Task item: Pick out every line of the entries below where "Gameplay" occurs, and copy those lines.

** Supplied entries follows **

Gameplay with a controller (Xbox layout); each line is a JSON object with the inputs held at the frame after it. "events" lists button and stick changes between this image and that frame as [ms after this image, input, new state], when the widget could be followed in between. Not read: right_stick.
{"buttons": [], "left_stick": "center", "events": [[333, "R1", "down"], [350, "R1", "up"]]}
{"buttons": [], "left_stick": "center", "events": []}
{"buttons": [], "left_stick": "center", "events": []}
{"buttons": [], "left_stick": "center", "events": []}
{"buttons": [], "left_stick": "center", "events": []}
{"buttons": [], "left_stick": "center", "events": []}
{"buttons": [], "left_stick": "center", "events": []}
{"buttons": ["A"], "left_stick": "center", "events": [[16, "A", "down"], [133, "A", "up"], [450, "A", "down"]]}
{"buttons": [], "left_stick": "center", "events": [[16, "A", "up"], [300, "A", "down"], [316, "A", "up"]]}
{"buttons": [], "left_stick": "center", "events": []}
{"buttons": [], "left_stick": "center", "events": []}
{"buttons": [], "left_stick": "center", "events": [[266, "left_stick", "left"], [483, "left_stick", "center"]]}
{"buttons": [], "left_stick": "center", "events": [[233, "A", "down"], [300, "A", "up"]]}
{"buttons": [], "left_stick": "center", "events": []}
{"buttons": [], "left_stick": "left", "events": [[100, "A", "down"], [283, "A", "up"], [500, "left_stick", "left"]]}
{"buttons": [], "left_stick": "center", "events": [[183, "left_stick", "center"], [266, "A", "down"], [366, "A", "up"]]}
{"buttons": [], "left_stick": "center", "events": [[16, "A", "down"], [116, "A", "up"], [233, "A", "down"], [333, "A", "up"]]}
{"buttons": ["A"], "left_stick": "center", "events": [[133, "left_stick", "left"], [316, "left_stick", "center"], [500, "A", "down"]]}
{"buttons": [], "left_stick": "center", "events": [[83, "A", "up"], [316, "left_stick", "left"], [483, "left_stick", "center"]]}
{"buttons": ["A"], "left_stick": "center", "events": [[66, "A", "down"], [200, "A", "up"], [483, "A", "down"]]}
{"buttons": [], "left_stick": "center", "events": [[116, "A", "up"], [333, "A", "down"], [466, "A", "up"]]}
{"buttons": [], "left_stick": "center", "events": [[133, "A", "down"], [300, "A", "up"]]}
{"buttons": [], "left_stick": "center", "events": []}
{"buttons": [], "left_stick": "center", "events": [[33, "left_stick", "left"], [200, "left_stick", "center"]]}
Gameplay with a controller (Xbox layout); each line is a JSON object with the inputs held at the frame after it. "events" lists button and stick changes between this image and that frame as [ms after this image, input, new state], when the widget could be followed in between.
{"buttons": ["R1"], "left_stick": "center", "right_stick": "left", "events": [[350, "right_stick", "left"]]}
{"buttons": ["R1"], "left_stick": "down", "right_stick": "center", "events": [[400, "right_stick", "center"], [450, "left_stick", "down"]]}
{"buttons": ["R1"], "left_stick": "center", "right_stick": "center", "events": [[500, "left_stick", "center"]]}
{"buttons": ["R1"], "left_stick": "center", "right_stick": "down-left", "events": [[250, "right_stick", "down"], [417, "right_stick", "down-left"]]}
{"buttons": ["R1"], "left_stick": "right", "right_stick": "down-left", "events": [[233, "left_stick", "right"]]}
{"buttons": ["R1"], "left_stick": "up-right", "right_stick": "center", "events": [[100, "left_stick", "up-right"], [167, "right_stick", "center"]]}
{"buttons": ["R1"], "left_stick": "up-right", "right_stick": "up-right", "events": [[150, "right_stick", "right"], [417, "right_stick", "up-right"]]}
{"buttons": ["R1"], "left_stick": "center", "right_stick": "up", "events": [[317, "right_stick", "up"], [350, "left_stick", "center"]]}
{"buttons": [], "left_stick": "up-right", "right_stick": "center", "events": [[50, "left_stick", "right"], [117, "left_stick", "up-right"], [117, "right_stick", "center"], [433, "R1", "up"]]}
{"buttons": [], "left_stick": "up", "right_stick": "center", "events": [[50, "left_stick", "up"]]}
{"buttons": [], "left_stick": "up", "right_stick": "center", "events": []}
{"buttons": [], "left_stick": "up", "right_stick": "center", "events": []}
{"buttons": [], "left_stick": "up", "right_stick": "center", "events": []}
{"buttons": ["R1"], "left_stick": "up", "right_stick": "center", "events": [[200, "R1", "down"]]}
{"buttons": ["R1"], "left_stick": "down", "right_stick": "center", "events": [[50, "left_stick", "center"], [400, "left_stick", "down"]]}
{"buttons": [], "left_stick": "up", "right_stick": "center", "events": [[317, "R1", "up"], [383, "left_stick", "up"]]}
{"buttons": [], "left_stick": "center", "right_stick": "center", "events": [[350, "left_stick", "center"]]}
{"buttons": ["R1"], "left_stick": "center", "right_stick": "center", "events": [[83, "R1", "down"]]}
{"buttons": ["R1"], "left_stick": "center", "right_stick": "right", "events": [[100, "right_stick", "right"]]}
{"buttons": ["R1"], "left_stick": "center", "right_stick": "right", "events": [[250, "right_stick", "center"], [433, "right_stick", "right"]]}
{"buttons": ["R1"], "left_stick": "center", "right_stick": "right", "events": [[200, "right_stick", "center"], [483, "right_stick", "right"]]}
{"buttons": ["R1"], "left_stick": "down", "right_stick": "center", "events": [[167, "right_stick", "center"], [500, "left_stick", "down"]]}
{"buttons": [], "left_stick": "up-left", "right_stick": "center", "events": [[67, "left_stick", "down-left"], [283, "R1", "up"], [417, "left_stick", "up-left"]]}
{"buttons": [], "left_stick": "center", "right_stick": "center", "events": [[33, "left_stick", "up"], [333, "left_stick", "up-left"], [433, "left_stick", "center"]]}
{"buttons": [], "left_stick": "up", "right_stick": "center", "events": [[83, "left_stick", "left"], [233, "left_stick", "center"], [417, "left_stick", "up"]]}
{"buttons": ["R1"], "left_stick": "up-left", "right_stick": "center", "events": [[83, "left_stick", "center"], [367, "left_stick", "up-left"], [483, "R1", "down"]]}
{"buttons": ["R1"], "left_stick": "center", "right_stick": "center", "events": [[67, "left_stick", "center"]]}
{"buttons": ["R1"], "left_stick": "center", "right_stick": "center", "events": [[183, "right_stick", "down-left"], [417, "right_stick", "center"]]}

** End of Supplied entries **

Written solution:
Gameplay with a controller (Xbox layout); each line is a JSON object with the inputs held at the frame after it. "events" lists button and stick changes between this image and that frame as [ms after this image, input, new state], when the widget could be followed in between. Not read: right_stick.
Gameplay with a controller (Xbox layout); each line is a JSON object with the inputs held at the frame after it. "events" lists button and stick changes between this image and that frame as [ms after this image, input, new state], when the widget could be followed in between.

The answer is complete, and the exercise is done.